Sprungbrett Schulabschluss für Deine Zukunft

Ein Programm der Off Road Kids Stiftung für junge Volljährige ohne Schulabschluss

Zielgruppe

Zielgruppe

Entkoppelte junge Menschen i.d.R. zwischen 18 und 25 Jahren

  • ohne Schulabschluss oder mit einem nicht verwertbaren, sehr schlechten Schulabschluss
  • in prekären Lebenslagen (Obdachlosigkeit, drohende Wohnungslosigkeit)
  • mit geringer Aussicht auf eine berufliche Ausbildung
  • mit sehr hohem Begleitungs- und Unterstützungsbedarf

In Deutschland hat etwa ein Drittel der jungen Menschen (U25), die in verdeckter oder tatsächlicher Obdachlosigkeit leben, keinen Schulabschluss und daher keinen direkten Zugang zu Ausbildungsplätzen (vgl. Studie „Entkoppelt vom System“, Deutsches Jugendinstitut DJI 2015). Reguläre, jährlich stattfindende, starre Schulkurse sind für diese entkoppelten jungen Menschen kaum geeignet, da sie mitunter lange Wartezeiten (bis zum Beschulungsbeginn im September) verursachen und weder die gesellschaftliche Integration sozialpädagogisch begleiten und entwickeln noch den individuellen Bildungsstand und die individuelle Lerngeschwindigkeit und Schulängste berücksichtigen.

Ein Drittel junger Obdachloser unter 25 Jahren und junger Menschen, die als „Sofahopper“ bei mehr oder minder guten Bekannten in verdeckter Obdachlosigkeit leben, verfügen über keinen Schulabschluss und haben daher nur geringfügige Aussichten auf eine Berufsausbildung. Der Zugang zum Ersten Arbeitsmarkt ist für diese Gruppe junger Menschen nahezu verschlossen. Hierdurch erhöht sich das Risiko, dass diese jungen Menschen in prekären Arbeitsverhältnissen landen, in die Kriminalität oder Prostitution abrutschen und dauerhaft erkranken (Sucht, Depressionen). Die Off Road Kids Stiftung hat bereits früh auf diese stark benachteiligte Zielgruppe hingewiesen und die 2015 durch das Deutsche Jugendinstitut DJI und die Vodafone Stiftung Deutschland veröffentlichte Studie „Disconnected Youth – Entkoppelt vom System“ initiiert.
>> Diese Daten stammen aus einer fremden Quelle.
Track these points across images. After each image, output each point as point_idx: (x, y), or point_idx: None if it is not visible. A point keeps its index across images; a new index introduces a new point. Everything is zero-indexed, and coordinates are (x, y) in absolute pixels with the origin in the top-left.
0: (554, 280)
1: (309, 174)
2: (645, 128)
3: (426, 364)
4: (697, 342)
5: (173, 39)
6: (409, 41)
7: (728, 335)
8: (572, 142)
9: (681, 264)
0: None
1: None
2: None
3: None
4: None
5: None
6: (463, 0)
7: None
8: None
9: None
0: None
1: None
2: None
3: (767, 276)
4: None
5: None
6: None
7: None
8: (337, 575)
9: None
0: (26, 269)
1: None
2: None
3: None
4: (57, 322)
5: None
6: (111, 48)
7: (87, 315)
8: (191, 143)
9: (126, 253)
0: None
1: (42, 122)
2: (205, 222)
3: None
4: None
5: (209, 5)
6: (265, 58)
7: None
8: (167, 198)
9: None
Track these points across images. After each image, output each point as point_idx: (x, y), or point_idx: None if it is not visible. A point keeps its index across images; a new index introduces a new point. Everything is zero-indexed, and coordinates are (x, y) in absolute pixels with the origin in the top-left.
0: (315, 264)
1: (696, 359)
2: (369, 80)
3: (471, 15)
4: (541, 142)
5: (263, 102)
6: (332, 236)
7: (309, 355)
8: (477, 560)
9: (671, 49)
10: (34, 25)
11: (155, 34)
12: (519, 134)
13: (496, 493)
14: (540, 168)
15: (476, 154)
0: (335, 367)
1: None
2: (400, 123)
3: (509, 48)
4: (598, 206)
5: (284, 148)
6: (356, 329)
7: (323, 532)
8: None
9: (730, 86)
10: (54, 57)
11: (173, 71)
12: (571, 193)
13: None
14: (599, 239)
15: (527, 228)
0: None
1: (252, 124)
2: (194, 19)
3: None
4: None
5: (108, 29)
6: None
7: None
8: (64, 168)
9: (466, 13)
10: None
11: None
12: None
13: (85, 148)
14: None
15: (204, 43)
Laut DJI muss in Deutschland von rund 40.000 jungen Menschen ausgegangen werden, die von Schule, Ausbildung, Jugendämtern, Jobcentern und Familien entkoppelt sind.

Für diese jungen Menschen (U25), die nicht mehr der Schulpflicht unterliegen, stehen im Rahmen der bislang bestehenden Hilfestrukturen wenige oder unzureichende Lösungswege zur Verfügung, um ihnen neben der Stabilisierung der Lebenssituation auch eine rasche Rückkehr zur schulischen Bildung zu ermöglichen. Meist sind Regel- und Abendschulen oder andere statisch ablaufende schulische Bildungsmaßnahmen der öffentlichen Träger nicht die geeigneten Lösungen für die genannte Klientel. So können institutionalisierte Strukturen, obligatorische Gruppenkontexte, lange Wartezeiten und feste Beschulungszeiträume bei dieser Zielgruppe erfahrungsgemäß kontraproduktiv wirken. Das Gelingen dieser Integration erfordert unter Berücksichtigung der schwierigen (Lern-)Biographien eine individuell auf Bildungsstand und Lerngeschwindigkeit angepasste Beschulungsform. PREJOB ist auf die Bedürfnisse dieser Zielgruppe ausgerichtet.

Akut bestehende Obdachlosigkeit geht oft mit einer unzureichenden oder oft gänzlich fehlenden, formalen Schulbildung einher. Schul- und Sozialphobien und andere psychische Problemlagen erschweren die Integration in bestehende Regelsysteme zusätzlich. Verschärfend kommt hinzu, dass Zugänge zu den wenigen Angeboten auf dem zweiten Bildungsweg teilweise durch weitere Bedingungen erschwert werden wie beispielsweise die Voraussetzung einer beruflichen Tätigkeit innerhalb der letzten sechs Monate. Dies bedeutet für die Mehrheit unserer Klientel einen Ausschluss, da 90% über keinen oder nur einen sehr schlechten Schulabschluss verfügen.

Im Rahmen der Perspektivenrecherche und vor allem in Bezug auf die „Rückfallquote“ wird deutlich, dass eine berufliche Perspektive eine Grundbedingung für eine weitere positive persönliche Entwicklung darstellt.